Für pidgin finde ich gerade keinen adäquaten Ersatz (grafischer Instant Messenger, der mindestens Yahoo und XMPP spricht). Als Ersatz für xmms werde ich mal schauen, ob audacious immer noch keine Dateien rekursiv einlesen kann und immer noch so träge in seiner grafischen Oberfläche ist, ansonsten wird wohl Amarok das Programm meiner Wahl werden. Frosch ohne Musik -- das geht ja schließlich mal gar nicht.

Damit ich nicht nur Negatives berichte: Als Mailprogramm benutze ich jetzt wieder icedove, das tut nämlich mittlerweile wieder, was es soll (nämlich mit enigmail gescheit laufen). Das hat den Vorteil, daß ich das Programm aus dem icewm-Menü heraus starten kann, was mit Thunderbird nicht funktionieren wollte, und es nicht mehr im Terminal aufrufen muß. Außerdem startet Firefox 3 doch erkennbar schneller als FF2. Und die Bildschirmschriften unter X sind jetzt auch angenehmer.
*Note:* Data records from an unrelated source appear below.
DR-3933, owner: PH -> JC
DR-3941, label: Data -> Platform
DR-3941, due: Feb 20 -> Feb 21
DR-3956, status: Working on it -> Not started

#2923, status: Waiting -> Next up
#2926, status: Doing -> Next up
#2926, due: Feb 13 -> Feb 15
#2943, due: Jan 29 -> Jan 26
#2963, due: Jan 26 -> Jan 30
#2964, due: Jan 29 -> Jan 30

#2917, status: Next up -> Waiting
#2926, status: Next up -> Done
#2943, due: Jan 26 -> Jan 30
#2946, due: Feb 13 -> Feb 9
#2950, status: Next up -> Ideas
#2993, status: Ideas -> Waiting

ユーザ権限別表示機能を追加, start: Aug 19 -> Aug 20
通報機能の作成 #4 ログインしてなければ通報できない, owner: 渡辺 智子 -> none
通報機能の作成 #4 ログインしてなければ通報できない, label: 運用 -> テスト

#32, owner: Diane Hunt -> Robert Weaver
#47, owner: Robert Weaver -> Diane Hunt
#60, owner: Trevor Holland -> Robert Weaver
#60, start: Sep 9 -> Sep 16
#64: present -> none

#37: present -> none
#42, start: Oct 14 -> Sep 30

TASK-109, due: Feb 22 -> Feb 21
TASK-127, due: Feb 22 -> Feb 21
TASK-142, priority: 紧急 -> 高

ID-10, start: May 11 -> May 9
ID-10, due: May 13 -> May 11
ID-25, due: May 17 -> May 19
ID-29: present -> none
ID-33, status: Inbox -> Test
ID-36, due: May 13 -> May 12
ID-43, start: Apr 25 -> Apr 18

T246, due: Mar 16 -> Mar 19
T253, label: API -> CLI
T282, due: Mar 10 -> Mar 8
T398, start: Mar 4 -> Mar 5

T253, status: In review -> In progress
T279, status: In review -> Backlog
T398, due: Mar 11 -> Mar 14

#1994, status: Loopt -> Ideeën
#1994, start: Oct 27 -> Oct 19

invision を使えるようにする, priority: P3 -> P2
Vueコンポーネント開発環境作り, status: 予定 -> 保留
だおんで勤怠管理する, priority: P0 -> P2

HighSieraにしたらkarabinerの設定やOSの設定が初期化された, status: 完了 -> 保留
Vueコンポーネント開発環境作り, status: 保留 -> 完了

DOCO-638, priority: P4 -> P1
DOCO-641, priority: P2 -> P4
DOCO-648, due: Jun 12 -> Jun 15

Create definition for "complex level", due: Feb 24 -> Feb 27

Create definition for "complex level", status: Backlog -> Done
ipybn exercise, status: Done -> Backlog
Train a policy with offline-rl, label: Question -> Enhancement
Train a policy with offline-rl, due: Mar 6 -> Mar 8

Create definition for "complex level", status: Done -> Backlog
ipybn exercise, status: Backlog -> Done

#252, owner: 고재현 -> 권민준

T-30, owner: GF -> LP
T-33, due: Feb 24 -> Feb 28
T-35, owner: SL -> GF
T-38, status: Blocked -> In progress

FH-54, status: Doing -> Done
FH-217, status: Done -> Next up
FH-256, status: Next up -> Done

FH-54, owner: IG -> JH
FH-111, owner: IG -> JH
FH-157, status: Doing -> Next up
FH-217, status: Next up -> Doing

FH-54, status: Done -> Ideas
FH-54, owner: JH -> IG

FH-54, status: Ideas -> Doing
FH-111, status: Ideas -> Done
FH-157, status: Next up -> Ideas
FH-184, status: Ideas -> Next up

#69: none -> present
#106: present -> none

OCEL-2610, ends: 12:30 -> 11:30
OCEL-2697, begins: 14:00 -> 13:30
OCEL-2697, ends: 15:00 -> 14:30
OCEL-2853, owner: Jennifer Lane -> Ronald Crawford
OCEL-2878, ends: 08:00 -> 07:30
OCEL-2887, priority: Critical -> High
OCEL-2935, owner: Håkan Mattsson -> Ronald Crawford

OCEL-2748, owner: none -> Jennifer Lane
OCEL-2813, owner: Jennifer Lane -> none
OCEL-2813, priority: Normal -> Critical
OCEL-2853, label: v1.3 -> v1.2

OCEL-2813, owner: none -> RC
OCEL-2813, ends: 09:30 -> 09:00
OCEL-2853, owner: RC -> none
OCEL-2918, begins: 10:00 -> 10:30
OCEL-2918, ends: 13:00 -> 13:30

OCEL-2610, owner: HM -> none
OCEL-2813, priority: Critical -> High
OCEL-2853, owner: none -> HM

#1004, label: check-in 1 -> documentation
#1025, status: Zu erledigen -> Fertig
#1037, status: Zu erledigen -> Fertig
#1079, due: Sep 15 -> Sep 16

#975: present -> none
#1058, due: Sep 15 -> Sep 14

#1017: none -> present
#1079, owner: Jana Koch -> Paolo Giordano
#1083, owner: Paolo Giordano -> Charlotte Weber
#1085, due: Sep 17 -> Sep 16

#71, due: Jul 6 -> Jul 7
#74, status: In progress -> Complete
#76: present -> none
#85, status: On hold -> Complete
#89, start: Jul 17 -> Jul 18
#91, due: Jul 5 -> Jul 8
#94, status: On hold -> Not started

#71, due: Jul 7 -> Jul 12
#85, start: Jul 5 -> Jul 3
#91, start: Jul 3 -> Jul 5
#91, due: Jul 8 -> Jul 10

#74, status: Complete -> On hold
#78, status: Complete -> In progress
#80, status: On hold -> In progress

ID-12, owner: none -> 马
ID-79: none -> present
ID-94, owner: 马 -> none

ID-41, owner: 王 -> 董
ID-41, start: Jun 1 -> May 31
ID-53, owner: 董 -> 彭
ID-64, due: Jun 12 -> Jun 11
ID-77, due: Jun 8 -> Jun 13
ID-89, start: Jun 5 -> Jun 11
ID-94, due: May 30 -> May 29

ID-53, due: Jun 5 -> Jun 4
2 Kommentare zu “Upgrade nach Lenny (2)”

  1. Stefan quakte:

    „ob audacious immer noch keine Dateien rekursiv einlesen kann“
    Rekursives Einlesen bedeutet doch eigentlich immer samt Unterordner, nicht? Das ging bei meiner Audacious-Version früher (so ca. 1 Jahr her?) eigentlich immer. Weiß nicht mehr, ob man bei „Datei hinzufügen“ einfach einen Ordner auswählen und „OK“ klicken musste oder ob es eine Schaltfläche „Ordner hinzufügen“ gab.

    Als Messenger verwende ich Gajim. Das ist ein reiner XMPP-Client und andere Netzwerke kann man über Transports einbinden. Ich habe gerade geschaut und swissjabber.ch bietet auch einen Yahoo!-Transport an (yahoo.jaim.at).


  2. frosch quakte:

    Ja, samt Unterordner. Ich hatte mir das vor etwa zwei Jahren mal angesehen, da ging das noch nicht. Inzwischen sieht audacious ja fast wie xmms aus und liest auch rekursiv ein, also bleibt der nun erstmal.